Críticos da Fairtrade, no entanto, afirmam que tudo o que o movimento faz é garantir uma maneira de a classe média aliviar seu
sentimento de culpa. O Instituto
Adam Smith, uma organização
britânica de estudos sobre livre
comércio, divulgou um estudo
em que afirma que o esquema de
comércio justo está "fadado ao
fracasso". "No caso específico do
café, aqueles que (...) defendem
esquemas inconsistentes para elevar os preços podem ter a melhor
das intenções, mas não estão realmente ajudando. Na melhor das
hipóteses, estão desviando tempo
e energia para becos sem saída.
Na pior, poderiam acabar tornando a situação ainda pior.
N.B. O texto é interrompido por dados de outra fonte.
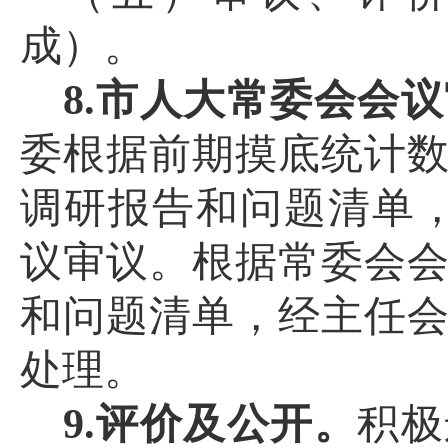
成）
。
8.市人大常委会会
委根据前期摸底统计
调研报告和问题清单
议审议。根据常委会
和问题清单，经主任
处理。
9.评价及公开。
积极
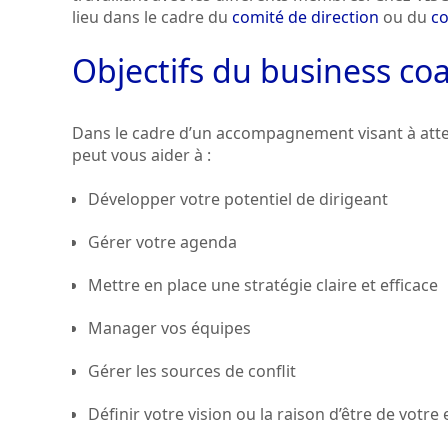
lieu dans le cadre du
comité de direction
ou du
co
Objectifs du business co
Dans le cadre d’un accompagnement visant à attei
peut vous aider à :
Développer votre potentiel de dirigeant
Gérer votre agenda
Mettre en place une stratégie claire et efficace
Manager vos équipes
Gérer les sources de conflit
Définir votre vision ou la raison d’être de votre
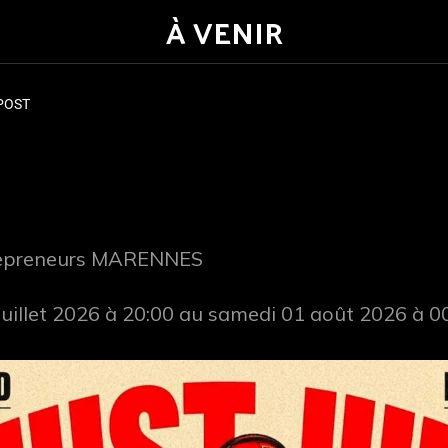
À VENIR
POST
repreneurs MARENNES
juillet 2026 à 20:00 au samedi 01 août 2026 à 0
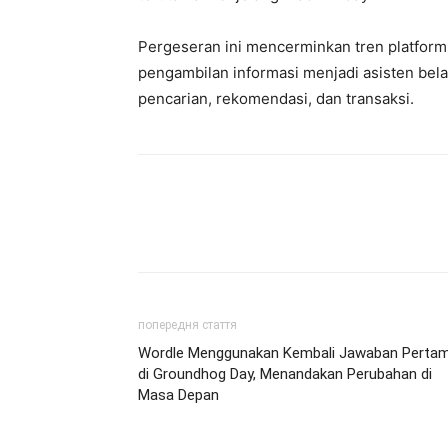
Pergeseran ini mencerminkan tren platform
pengambilan informasi menjadi asisten bela
pencarian, rekomendasi, dan transaksi.
попередня стаття
Wordle Menggunakan Kembali Jawaban Perta
di Groundhog Day, Menandakan Perubahan di
Masa Depan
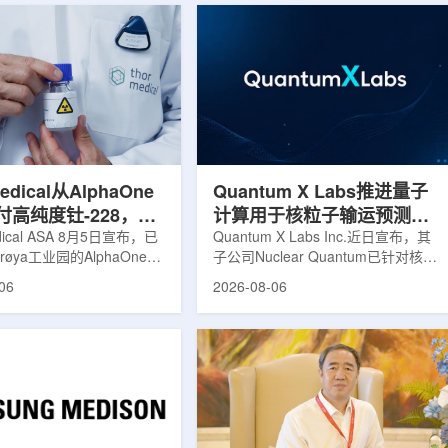
Medical从AlphaOne
Quantum X Labs推进量子
付高纯度钍-228，商
计算用于核粒子输运预测模
启动
edical ASA 8月5日宣布，已
拟
Quantum X Labs Inc.近日宣布，其
øya工业园的AlphaOne生
子公司Nuclear Quantum已针对核工
首批高纯度钍-228(Th-
业计算模拟中的一项瓶颈提出新方
06
2026-08-06
客户交付。这是该设施上周宣布
案，尝试将量子计算引入核粒子输运
后完成的首次客户供货，也
预测，用于支持核医学系统设计等计
phaOne进入商业供应阶
算密集型场景。据介绍，传统粒子输
 Medical首席执行官Jasper
运模拟在核医学系统设计中具有重要
表示，商业化生产意味着公司
作用，但往往需要大量计算资源，并
制造的开始，首批客户交付
伴随较长运行时间，影响研发和优化
已完成从产能建设到利用首
效率。Nuclear Quantum此次提出的
模工厂服务客户的过渡。公
技术，旨在把物理输运模型转化为量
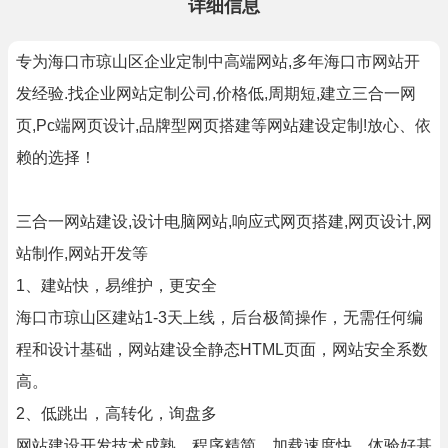
详细信息
专为海口市琼山区企业定制中高端网站,多年海口市网站开
发经验.找企业网站定制公司,价格低,周期短,建立三合一网
页,Pc端网页设计,品牌型网页搭建等网站建设定制!放心、依
赖的选择！
三合一网站建设,设计电脑网站,响应式网页搭建,网页设计,网
站制作,网站开发等
1、建站快，易维护，更安全
海口市琼山区建站1-3天上线，后台极简操作，无需任何编
程和设计基础，网站建设全静态HTML页面，网站安全系数
高。
2、低跳出，高转化，询盘多
网站建设开发技术成熟，程序精简，加载速度快，体验好基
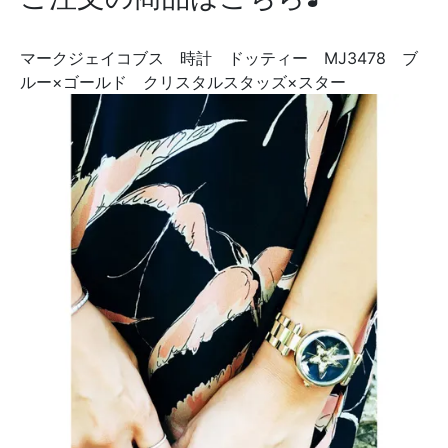
マークジェイコブス 時計 ドッティー MJ3478 ブ
ルー×ゴールド クリスタルスタッズ×スター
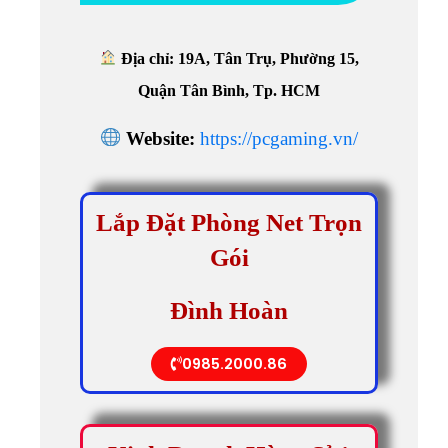
Địa chỉ: 19A, Tân Trụ, Phường 15,
Quận Tân Bình, Tp. HCM
Website:
https://pcgaming.vn/
Lắp Đặt Phòng Net Trọn
Gói
Đình Hoàn
0985.2000.86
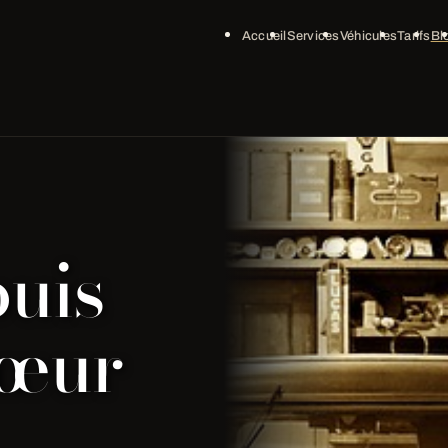
Accueil
Services
Véhicules
Tarifs
Bl
ouis
Cœur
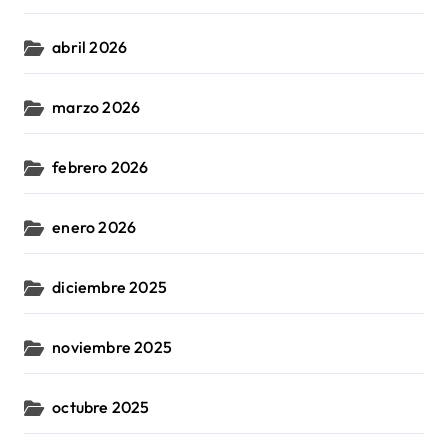
abril 2026
marzo 2026
febrero 2026
enero 2026
diciembre 2025
noviembre 2025
octubre 2025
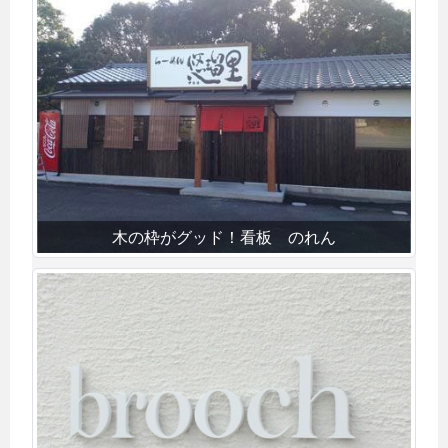
木の枠がグッド！看板 のれん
As pessoas podem se sentir bem ignorando as realidades do mercado,
mas não produzirão nenhum
bem", conclui o estudo.
Maybin, naturalmente, rebate
essa análise. "Produtos Fairtrade
são apenas parte da solução, mas
são importantes porque significam uma maneira prática de os
consumidores ajudarem os produtores dos países em desenvolvimento. Comprar produtos Fairtrade também é um voto pela mudança das regras do comércio."